_DOCUMENT SEGMENT_.
____

The first of many quarters of disappointment for Australian export tourism

THE LATEST International Visitor Survey (IVS) results are just the first of a long set of negative quarterly results which will play out over the coming years, revealing the desperate future of Australia's export tourism industry.
 
“The March quarter IVS show the last gasps of our valuable export tourism industry as it once was,” ATEC managing director Peter Shelley said of the results.
 
“The last time we reviewed these IVS numbers we were looking at record inbound visitation of close to nine million visitors who delivered over $45 billion in spending to the Australian economy.
 
“While the industry is fully supportive of a strong health response, all tourism businesses have taken a battering in 2020, especially businesses relying on international visitors which were heavily impacted by mass cancellations off the back of the January bushfires, floods and then the pandemic which all rolled into each other," Mr Shelley said.

____

_RECORDS SUPPLIED_.
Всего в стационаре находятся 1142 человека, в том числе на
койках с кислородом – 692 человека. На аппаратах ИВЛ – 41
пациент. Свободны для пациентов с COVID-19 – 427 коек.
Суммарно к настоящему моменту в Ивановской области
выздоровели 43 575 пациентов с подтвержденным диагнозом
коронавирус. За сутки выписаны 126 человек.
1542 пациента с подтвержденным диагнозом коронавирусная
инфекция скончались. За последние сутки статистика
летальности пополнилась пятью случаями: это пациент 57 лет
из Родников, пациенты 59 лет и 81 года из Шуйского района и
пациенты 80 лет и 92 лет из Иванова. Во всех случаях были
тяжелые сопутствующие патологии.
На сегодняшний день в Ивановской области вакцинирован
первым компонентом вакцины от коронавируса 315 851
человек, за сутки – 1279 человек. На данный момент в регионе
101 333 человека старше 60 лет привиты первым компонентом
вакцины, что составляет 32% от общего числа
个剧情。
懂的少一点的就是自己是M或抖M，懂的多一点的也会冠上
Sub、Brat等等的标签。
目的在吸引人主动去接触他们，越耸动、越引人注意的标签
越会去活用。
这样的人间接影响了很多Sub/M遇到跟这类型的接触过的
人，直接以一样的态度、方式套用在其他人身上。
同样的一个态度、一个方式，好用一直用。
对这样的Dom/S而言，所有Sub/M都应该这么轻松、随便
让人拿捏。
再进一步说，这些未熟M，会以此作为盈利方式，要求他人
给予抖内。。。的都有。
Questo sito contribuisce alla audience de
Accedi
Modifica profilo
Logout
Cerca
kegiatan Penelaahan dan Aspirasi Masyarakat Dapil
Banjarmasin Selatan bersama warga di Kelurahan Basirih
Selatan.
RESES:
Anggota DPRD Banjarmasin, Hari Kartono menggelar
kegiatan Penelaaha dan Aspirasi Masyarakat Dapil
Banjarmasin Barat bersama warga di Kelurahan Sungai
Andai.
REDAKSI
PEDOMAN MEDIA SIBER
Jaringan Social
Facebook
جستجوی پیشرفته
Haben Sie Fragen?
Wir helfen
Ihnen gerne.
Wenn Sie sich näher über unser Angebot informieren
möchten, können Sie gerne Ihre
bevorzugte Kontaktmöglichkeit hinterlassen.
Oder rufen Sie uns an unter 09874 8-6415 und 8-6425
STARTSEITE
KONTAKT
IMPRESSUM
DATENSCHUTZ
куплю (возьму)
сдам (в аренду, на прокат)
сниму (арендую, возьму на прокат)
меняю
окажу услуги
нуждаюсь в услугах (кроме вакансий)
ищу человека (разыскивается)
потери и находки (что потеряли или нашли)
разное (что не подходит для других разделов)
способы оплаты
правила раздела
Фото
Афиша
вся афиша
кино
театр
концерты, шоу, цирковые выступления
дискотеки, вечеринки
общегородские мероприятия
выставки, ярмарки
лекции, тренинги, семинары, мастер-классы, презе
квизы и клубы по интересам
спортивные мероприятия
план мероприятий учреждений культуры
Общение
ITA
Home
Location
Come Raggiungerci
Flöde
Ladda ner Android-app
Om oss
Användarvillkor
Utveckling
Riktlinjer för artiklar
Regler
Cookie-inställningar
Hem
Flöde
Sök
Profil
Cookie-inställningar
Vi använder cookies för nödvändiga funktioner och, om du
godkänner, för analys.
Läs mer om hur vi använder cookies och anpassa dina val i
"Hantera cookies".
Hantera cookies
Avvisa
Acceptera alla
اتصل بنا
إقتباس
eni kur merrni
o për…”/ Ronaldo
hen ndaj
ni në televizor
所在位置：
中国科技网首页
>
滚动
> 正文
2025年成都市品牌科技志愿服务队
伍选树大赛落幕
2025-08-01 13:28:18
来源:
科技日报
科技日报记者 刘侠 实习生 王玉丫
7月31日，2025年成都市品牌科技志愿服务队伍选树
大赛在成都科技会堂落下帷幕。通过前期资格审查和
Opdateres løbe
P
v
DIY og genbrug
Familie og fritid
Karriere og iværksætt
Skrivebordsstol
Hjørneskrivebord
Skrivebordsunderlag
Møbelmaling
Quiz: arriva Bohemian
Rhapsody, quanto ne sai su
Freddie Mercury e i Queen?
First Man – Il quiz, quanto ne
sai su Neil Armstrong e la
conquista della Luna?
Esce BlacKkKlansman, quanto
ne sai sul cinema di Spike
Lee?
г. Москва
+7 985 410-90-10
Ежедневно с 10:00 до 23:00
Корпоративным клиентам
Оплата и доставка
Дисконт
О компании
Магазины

____

_CHECK YOUR UNDERSTANDING_.
A. In the article on Australian export tourism, who is identified as the managing director of ATEC?
B. Reproduce the passage of the article on Australian export tourism from "The first of many" to "export tourism industry.".

_PROBLEM SOLUTIONS_.
A. Peter Shelley

B.
The first of many quarters of disappointment for Australian export tourism

THE LATEST International Visitor Survey (IVS) results are just the first of a long set of negative quarterly results which will play out over the coming years, revealing the desperate future of Australia's export tourism industry.